◆ **List of tasks**:
1) According to the Hurricane Maria report, how old is Hector Pena-Gomez?
2) Rewrite the paragraph of the Hurricane Maria report that begins "Tortola is bracing for the worst" more briefly.
3) Pick up the Hurricane Maria report after its final sentence and continue it.

━━━ Source extract ━━━

Monster Hurricane Maria approaches Puerto Rico weeks after Irma

Puerto Rico braces for Hurricane Maria

SAN JUAN, Puerto Rico -- Just two weeks after Hurricane Irma sideswiped San Juan, Puerto Rico Gov. Ricardo Rossello walked through the streets, making sure no one was taking any chances.   

"Please let us help you," Rossello told one family.
Irma knocked out power in Guaynabo and 70 percent of the rest of the island, including the home of 68-year old Hector Pena-Gomez. He's bedridden with Parkinson's disease. 

Puerto Rico Gov. Ricardo Rossello tours Puerto Rico ahead of Hurricane Maria. CBS News

"We're going to do our best to take you to a safe place," Rossello told Pena-Gomez. 

The fear in Puerto Rico now is fueled by Maria's wallop of Dominica and Guadeloupe just before midnight -- causing severe flooding and leaving at least one dead.

Tortola is bracing for the worst. Where can you take shelter on an island where almost every building was damaged and the roofs ripped off? Storm debris from Irma could be turned into potential lethal missiles as Maria's winds pick up.

━━━ Recorded information ━━━

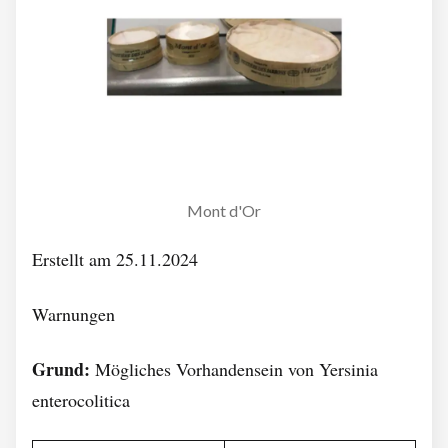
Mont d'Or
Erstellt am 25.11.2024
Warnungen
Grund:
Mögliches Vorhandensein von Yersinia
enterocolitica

━━━
━━━ Recorded information ━━━

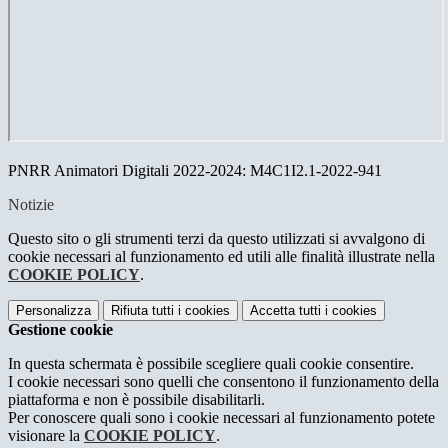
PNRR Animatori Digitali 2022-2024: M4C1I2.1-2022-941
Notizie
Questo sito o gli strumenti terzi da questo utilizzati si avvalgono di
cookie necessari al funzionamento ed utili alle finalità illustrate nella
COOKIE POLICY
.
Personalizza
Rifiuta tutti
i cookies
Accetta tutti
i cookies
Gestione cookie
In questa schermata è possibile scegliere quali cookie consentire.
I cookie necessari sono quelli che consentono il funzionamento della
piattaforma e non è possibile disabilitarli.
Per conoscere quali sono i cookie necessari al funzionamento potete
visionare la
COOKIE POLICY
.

━━━

◆ **Answers for the tasks**:
1) He is 68 years old.

2) Tortola expects the worst. Almost every building there was damaged and roofs were ripped off, so shelter is hard to find. Debris from Irma could become lethal missiles as Maria's winds increase.

3)
Tortola is bracing for the worst as Hurricane Maria moves closer. CBS News

In Puerto Rico, food is being rationed. There are lines to buy fuel and to get into shelters.

Yanieka Valderrama is heading for shelter after her generator broke. Her daughter cannot sleep in the insufferable heat as the monster hurricane approaches. 

Most places were boarded up Tuesday night as the wind picked up. The last time a Category 5 hurricane made landfall in Puerto Rico was 90 years ago. Maria is expected to hit Wednesday morning -- early.